Poolampatti is a panchayat town in Idappadi taluk of Salem district in the Indian state of Tamil Nadu. It is one of the 31 panchayat towns in the district. Spread across an area of 8 km2, it had a population of 9,477 individuals as per the 2011 census.

== Geography and administration ==
Poolampatti is located in Idappadi taluk of Salem district in the Indian state of Tamil Nadu. It is one of the 31 panchayat towns in the district. Spread across an area of 8 km2, it is located on the highway connecting Salem and Edappadi, about 49 km from Salem, and 12 km from Edappadi.
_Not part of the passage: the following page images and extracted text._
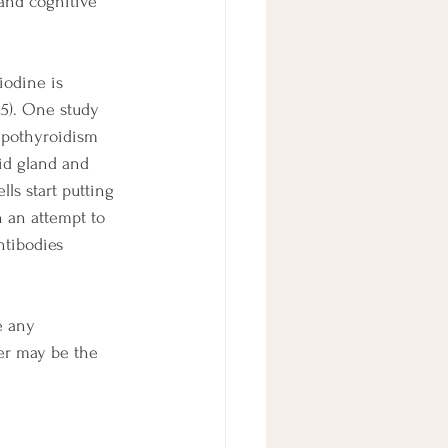
 and cognitive 
iodine is 
25). One study 
ypothyroidism 
id gland and 
ls start putting 
n an attempt to 
ntibodies 
e any 
er may be the 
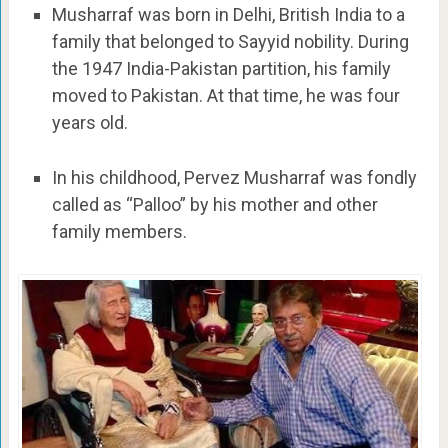
Musharraf was born in Delhi, British India to a
family that belonged to Sayyid nobility. During
the 1947 India-Pakistan partition, his family
moved to Pakistan. At that time, he was four
years old.
In his childhood, Pervez Musharraf was fondly
called as “Palloo” by his mother and other
family members.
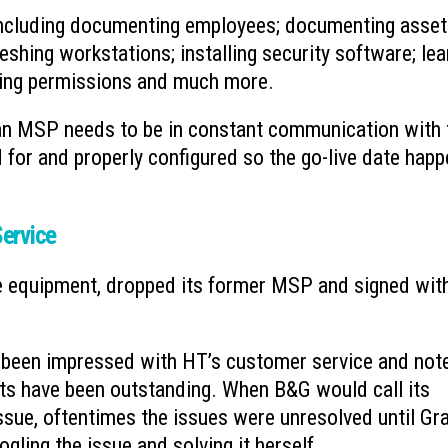
 including documenting employees; documenting asse
eshing workstations; installing security software; lea
uring permissions and much more.
, an MSP needs to be in constant communication with 
d for and properly configured so the go-live date hap
ervice
e equipment, dropped its former MSP and signed wit
 been impressed with HT’s customer service and not
ets have been outstanding. When B&G would call its
ssue, oftentimes the issues were unresolved until G
ling the issue and solving it herself.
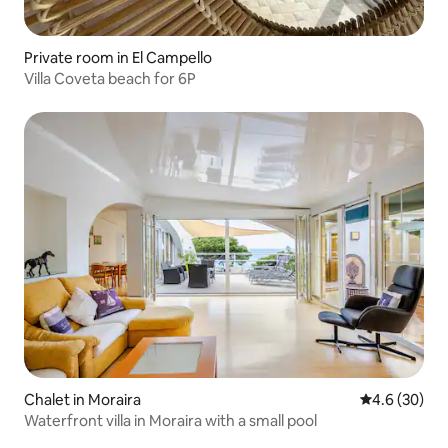
Private room in El Campello
Villa Coveta beach for 6P
Chalet in Moraira
4.6 out of 5 
4.6 (30)
Waterfront villa in Moraira with a small pool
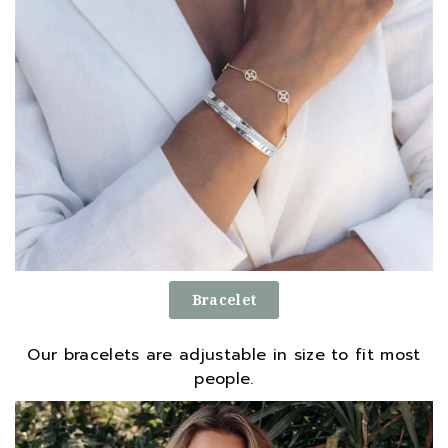
Bracelet
Our bracelets are adjustable in size to fit most
people.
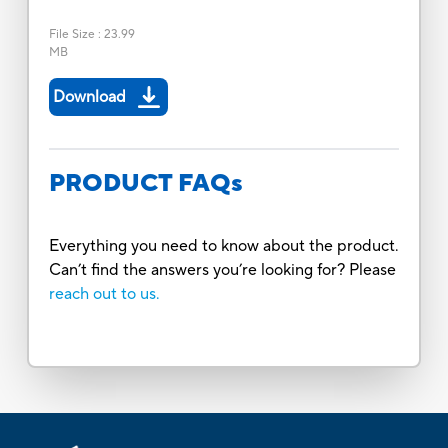
File Size
:
23.99
MB
Download
PRODUCT FAQs
Everything you need to know about the product.
Can’t find the answers you’re looking for? Please
reach out to us.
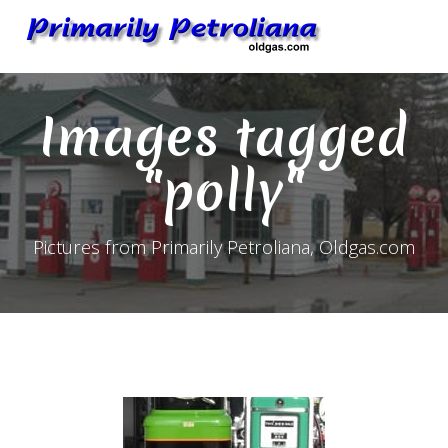
Skip
to
content
Images tagged
"polly"
Pictures from Primarily Petroliana, Oldgas.com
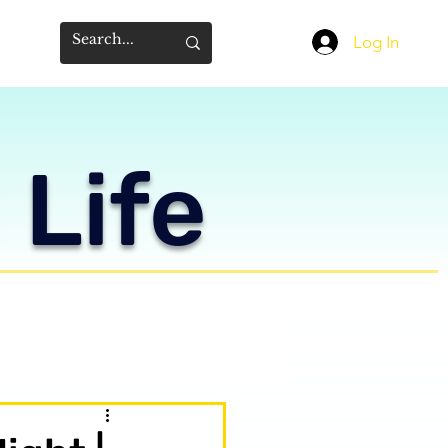
Log In
 Life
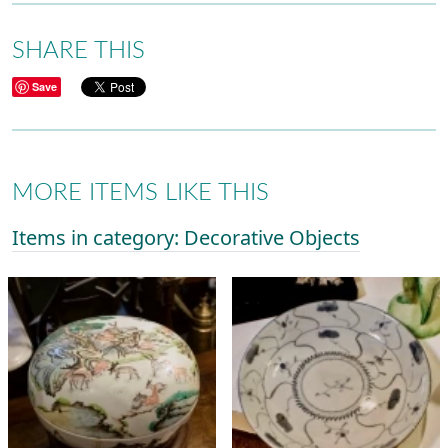
SHARE THIS
Save
MORE ITEMS LIKE THIS
Items in category: Decorative Objects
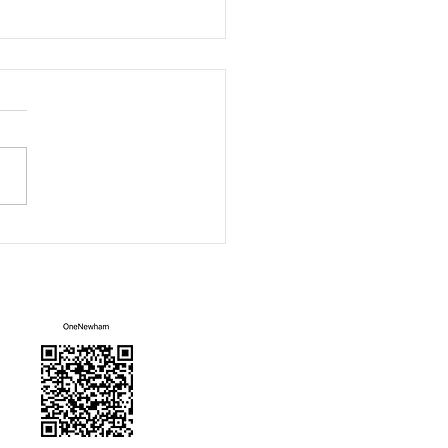
ity Sofa
Mailing List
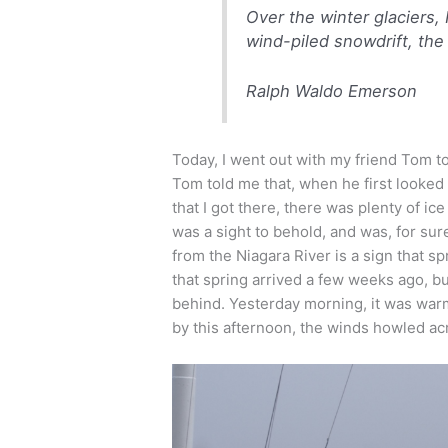
Over the winter glaciers,
wind-piled snowdrift, th
Ralph Waldo Emerson
Today, I went out with my friend Tom to
Tom told me that, when he first looked a
that I got there, there was plenty of ice
was a sight to behold, and was, for s
from the Niagara River is a sign that sp
that spring arrived a few weeks ago, bu
behind. Yesterday morning, it was warm
by this afternoon, the winds howled ac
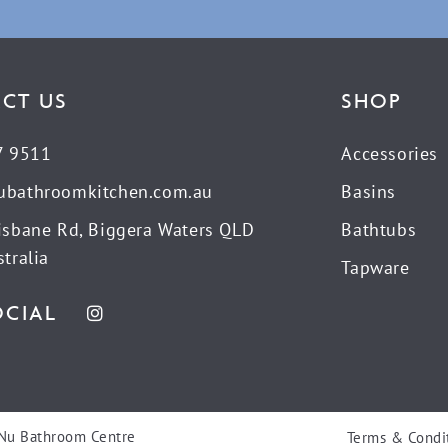
CT US
SHOP
7 9511
Accessories
ubathroomkitchen.com.au
Basins
isbane Rd, Biggera Waters QLD
Bathtubs
tralia
Tapware
OCIAL
Nu Bathroom Centre
Terms & Condi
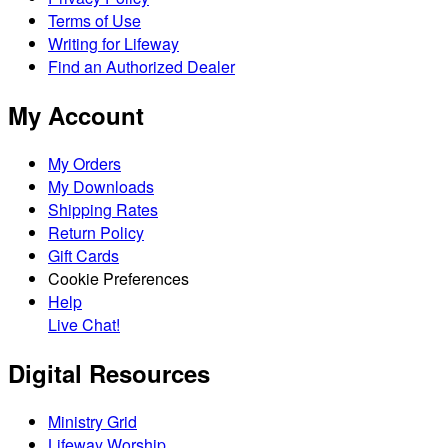
Terms of Use
Writing for Lifeway
Find an Authorized Dealer
My Account
My Orders
My Downloads
Shipping Rates
Return Policy
Gift Cards
Cookie Preferences
Help
Live Chat!
Digital Resources
Ministry Grid
Lifeway Worship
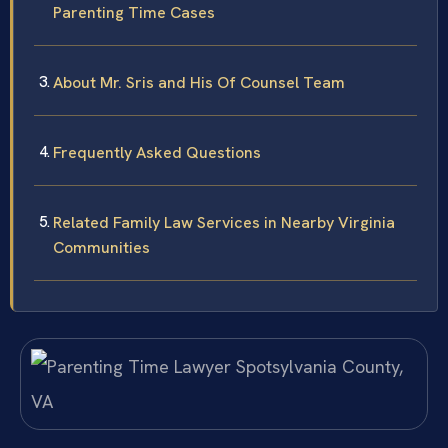
Parenting Time Cases
About Mr. Sris and His Of Counsel Team
Frequently Asked Questions
Related Family Law Services in Nearby Virginia
Communities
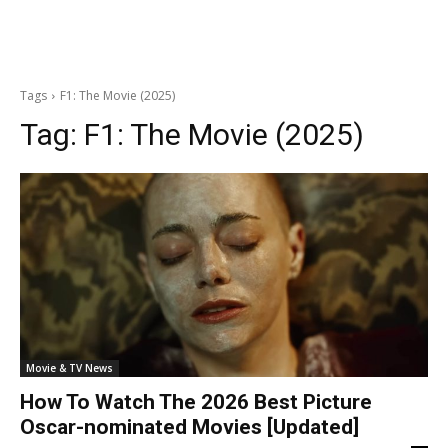
Tags
F1: The Movie (2025)
Tag:
F1: The Movie (2025)
Movie & TV News
How To Watch The 2026 Best Picture
Oscar-nominated Movies [Updated]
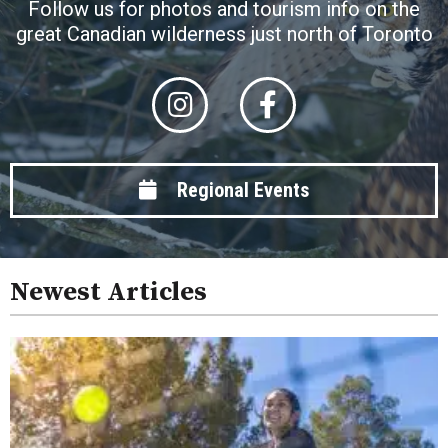
Follow us for photos and tourism info on the
great Canadian wilderness just north of Toronto
Regional Events
Newest Articles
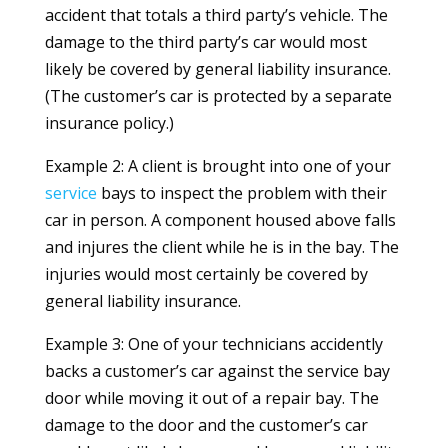
accident that totals a third party’s vehicle. The
damage to the third party’s car would most
likely be covered by general liability insurance.
(The customer’s car is protected by a separate
insurance policy.)
Example 2: A client is brought into one of your
service
bays to inspect the problem with their
car in person. A component housed above falls
and injures the client while he is in the bay. The
injuries would most certainly be covered by
general liability insurance.
Example 3: One of your technicians accidently
backs a customer’s car against the service bay
door while moving it out of a repair bay. The
damage to the door and the customer’s car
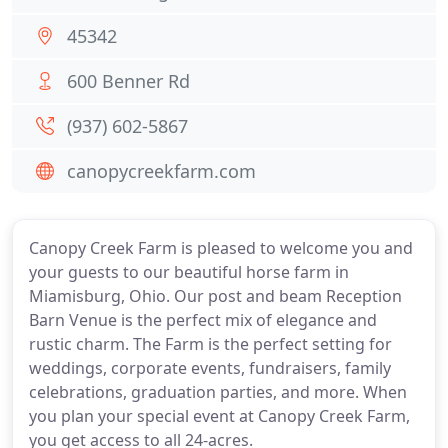
45342
600 Benner Rd
(937) 602-5867
canopycreekfarm.com
Canopy Creek Farm is pleased to welcome you and
your guests to our beautiful horse farm in
Miamisburg, Ohio. Our post and beam Reception
Barn Venue is the perfect mix of elegance and
rustic charm. The Farm is the perfect setting for
weddings, corporate events, fundraisers, family
celebrations, graduation parties, and more. When
you plan your special event at Canopy Creek Farm,
you get access to all 24-acres.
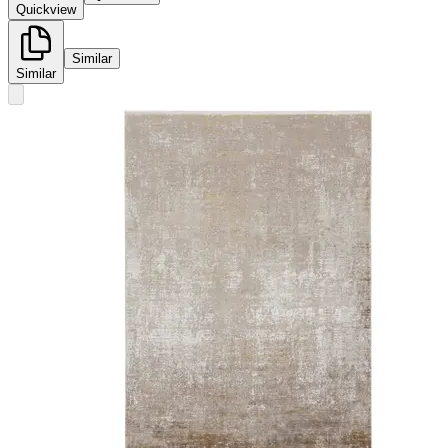
Quickview
Similar
Similar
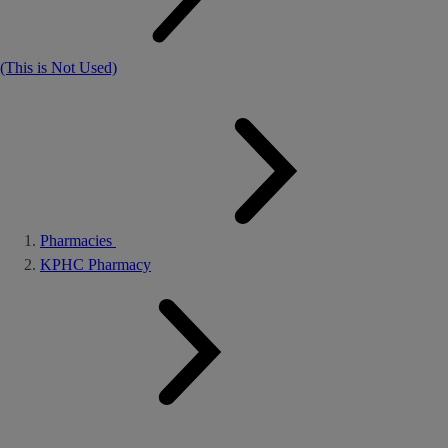
(This is Not Used)
Pharmacies
KPHC Pharmacy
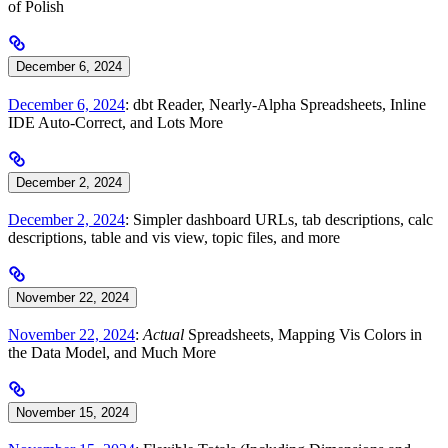
of Polish
December 6, 2024
December 6, 2024
: dbt Reader, Nearly-Alpha Spreadsheets, Inline
IDE Auto-Correct, and Lots More
December 2, 2024
December 2, 2024
: Simpler dashboard URLs, tab descriptions, calc
descriptions, table and vis view, topic files, and more
November 22, 2024
November 22, 2024
:
Actual
Spreadsheets, Mapping Vis Colors in
the Data Model, and Much More
November 15, 2024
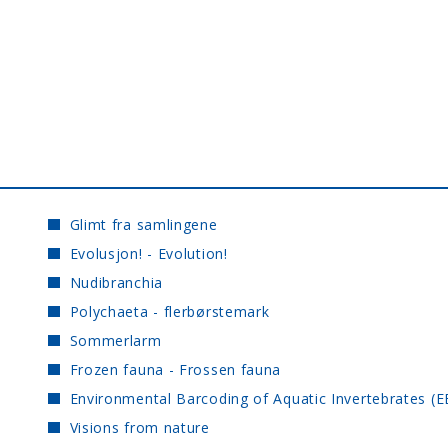
Glimt fra samlingene
Evolusjon! - Evolution!
Nudibranchia
Polychaeta - flerbørstemark
Sommerlarm
Frozen fauna - Frossen fauna
Environmental Barcoding of Aquatic Invertebrates (E
Visions from nature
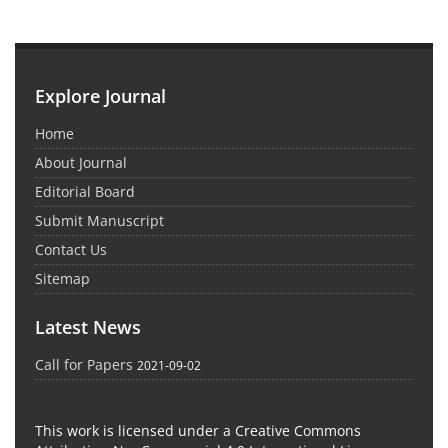
Explore Journal
Home
About Journal
Editorial Board
Submit Manuscript
Contact Us
Sitemap
Latest News
Call for Papers
2021-09-02
This work is licensed under a Creative Commons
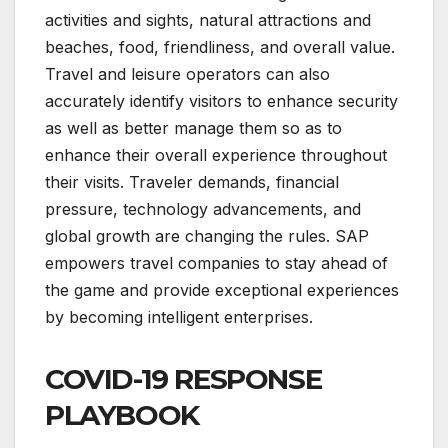
activities and sights, natural attractions and
beaches, food, friendliness, and overall value.
Travel and leisure operators can also
accurately identify visitors to enhance security
as well as better manage them so as to
enhance their overall experience throughout
their visits. Traveler demands, financial
pressure, technology advancements, and
global growth are changing the rules. SAP
empowers travel companies to stay ahead of
the game and provide exceptional experiences
by becoming intelligent enterprises.
COVID-19 RESPONSE
PLAYBOOK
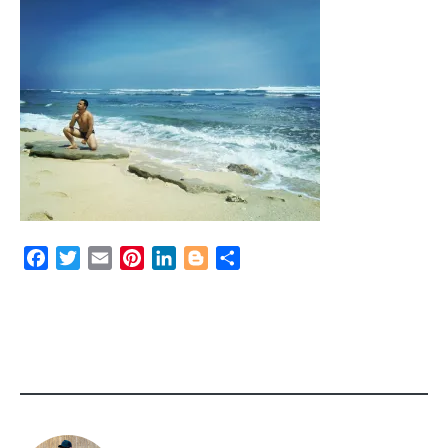
Facebook
Twitter
Email
Pinterest
LinkedIn
Blogger
Share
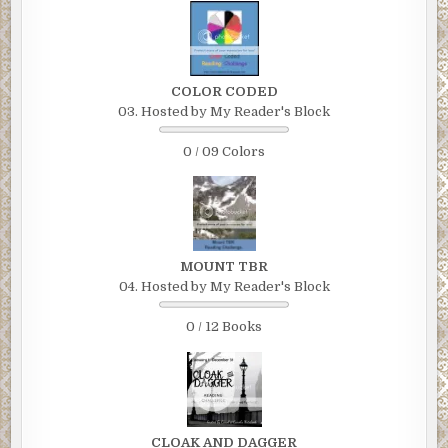
COLOR CODED
03. Hosted by My Reader's Block
0 / 09 Colors
MOUNT TBR
04. Hosted by My Reader's Block
0 / 12 Books
CLOAK AND DAGGER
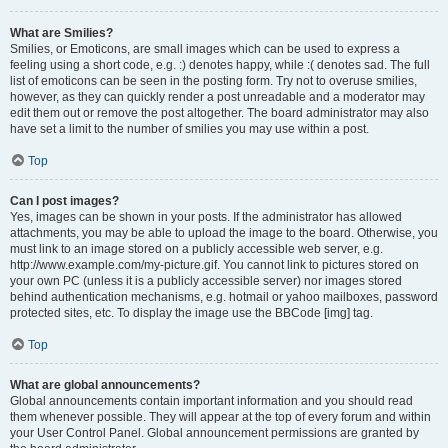
What are Smilies?
Smilies, or Emoticons, are small images which can be used to express a
feeling using a short code, e.g. :) denotes happy, while :( denotes sad. The full
list of emoticons can be seen in the posting form. Try not to overuse smilies,
however, as they can quickly render a post unreadable and a moderator may
edit them out or remove the post altogether. The board administrator may also
have set a limit to the number of smilies you may use within a post.
Top
Can I post images?
Yes, images can be shown in your posts. If the administrator has allowed
attachments, you may be able to upload the image to the board. Otherwise, you
must link to an image stored on a publicly accessible web server, e.g.
http://www.example.com/my-picture.gif. You cannot link to pictures stored on
your own PC (unless it is a publicly accessible server) nor images stored
behind authentication mechanisms, e.g. hotmail or yahoo mailboxes, password
protected sites, etc. To display the image use the BBCode [img] tag.
Top
What are global announcements?
Global announcements contain important information and you should read
them whenever possible. They will appear at the top of every forum and within
your User Control Panel. Global announcement permissions are granted by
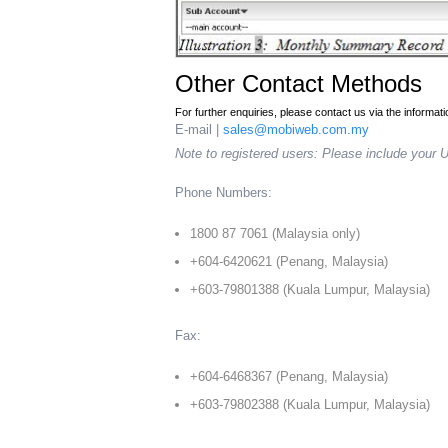
Other Contact Methods
For further enquiries, please contact us via the informat
E-mail |
sales@mobiweb.com.my
Note to registered users: Please include your 
Phone Numbers:
1800 87 7061 (Malaysia only)
+604-6420621 (Penang, Malaysia)
+603-79801388 (Kuala Lumpur, Malaysia)
Fax:
+604-6468367 (Penang, Malaysia)
+603-79802388 (Kuala Lumpur, Malaysia)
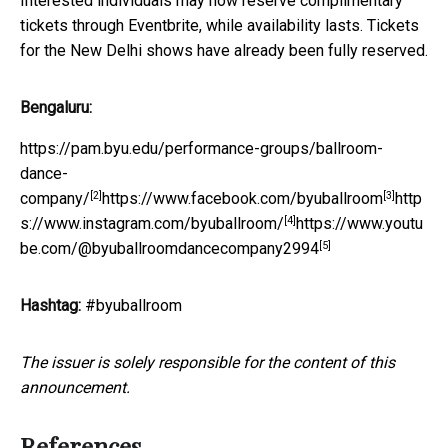
Interested individuals may now reserve complimentary
tickets through Eventbrite, while availability lasts. Tickets
for the New Delhi shows have already been fully reserved.
Bengaluru:
https://pam.byu.edu/performance-groups/ballroom-
dance-
[2]
[3]
company/
https://www.facebook.com/byuballroom
http
[4]
s://www.instagram.com/byuballroom/
https://www.youtu
[5]
be.com/@byuballroomdancecompany2994
Hashtag:
#byuballroom
The issuer is solely responsible for the content of this
announcement.
References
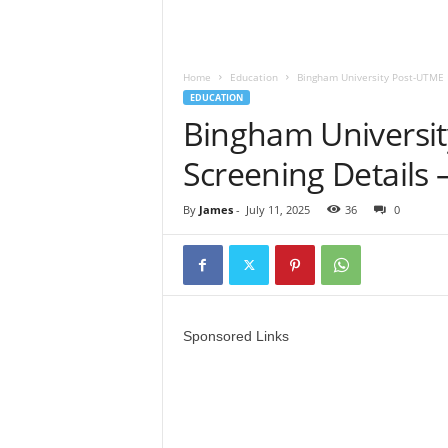
Home
Education
Bingham University Post-UTME 
EDUCATION
Bingham Universi
Screening Details 
By
James
-
July 11, 2025
36
0
Sponsored Links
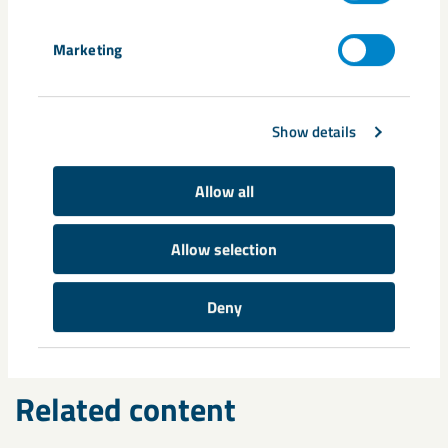
Marketing
Share
Show details
Allow all
Tags
Allow selection
automation
digitalisation
Mirjana Boskovic
Per Brännman
seismicity
Deny
Related content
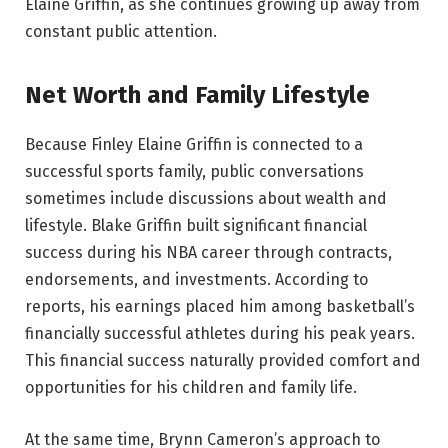
Elaine Griffin, as she continues growing up away from
constant public attention.
Net Worth and Family Lifestyle
Because Finley Elaine Griffin is connected to a
successful sports family, public conversations
sometimes include discussions about wealth and
lifestyle. Blake Griffin built significant financial
success during his NBA career through contracts,
endorsements, and investments. According to
reports, his earnings placed him among basketball’s
financially successful athletes during his peak years.
This financial success naturally provided comfort and
opportunities for his children and family life.
At the same time, Brynn Cameron’s approach to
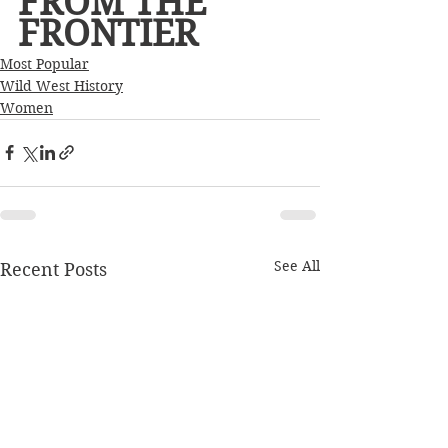
FROM THE 
FRONTIER     
Most Popular
Wild West History
Women
See All
Recent Posts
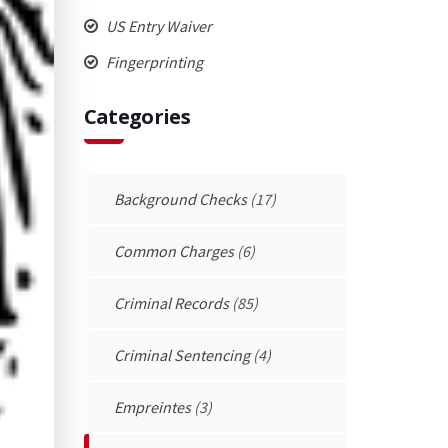
US Entry Waiver
Fingerprinting
Categories
Background Checks
(17)
Common Charges
(6)
Criminal Records
(85)
Criminal Sentencing
(4)
Empreintes
(3)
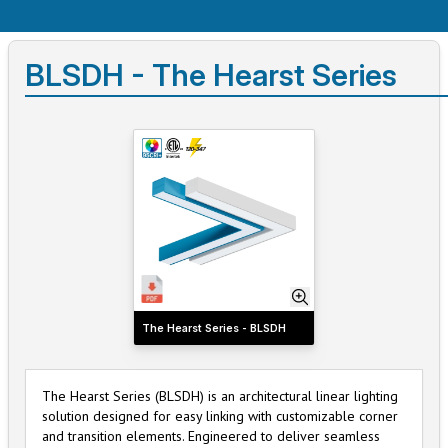
BLSDH - The Hearst Series
The Hearst Series - BLSDH
The Hearst Series (BLSDH) is an architectural linear lighting
solution designed for easy linking with customizable corner
and transition elements. Engineered to deliver seamless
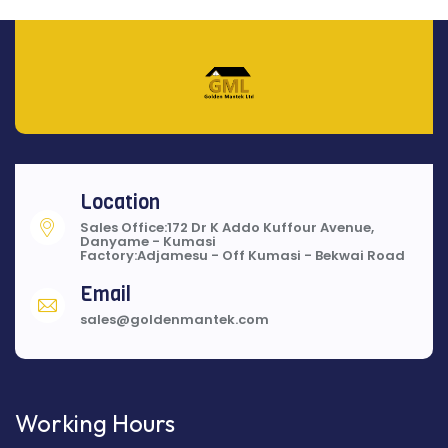
Location
Sales Office:172 Dr K Addo Kuffour Avenue,
Danyame - Kumasi
Factory:Adjamesu - Off Kumasi - Bekwai Road
Email
sales@goldenmantek.com
Working Hours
The town panchayat is sub-divided into 15 wards. It is headed by a chairperson, who is elected by the members, who are chosen through direct elections. The town forms part of the Edappadi Assembly constituency that elects its member to the Tamil Nadu legislative assembly and the Salem Lok Sabha constituency that elects its member to the Parliament of India.

==Demographics==
As per the 2011 census, Poolampatti had a population of 9,477 individuals across 2,698 households. The population saw a marginal increase compared to the previous census in 2001 when 8,999 inhabitants were registered. The population consisted of 4,769 males and 4,708 females. About 799 individuals were below the age of six years. About 19.6% of the population belonged to scheduled castes. The entire population is classified as urban. The town has an average literacy rate of 67.3%.

About 57% of the eligible population were employed, of which majority were involved in agriculture and allied activities. Hinduism was the majority religion which was followed by 97.8% of the population, with Christianity (1.9%) and Islam (0.1%) being minor religions.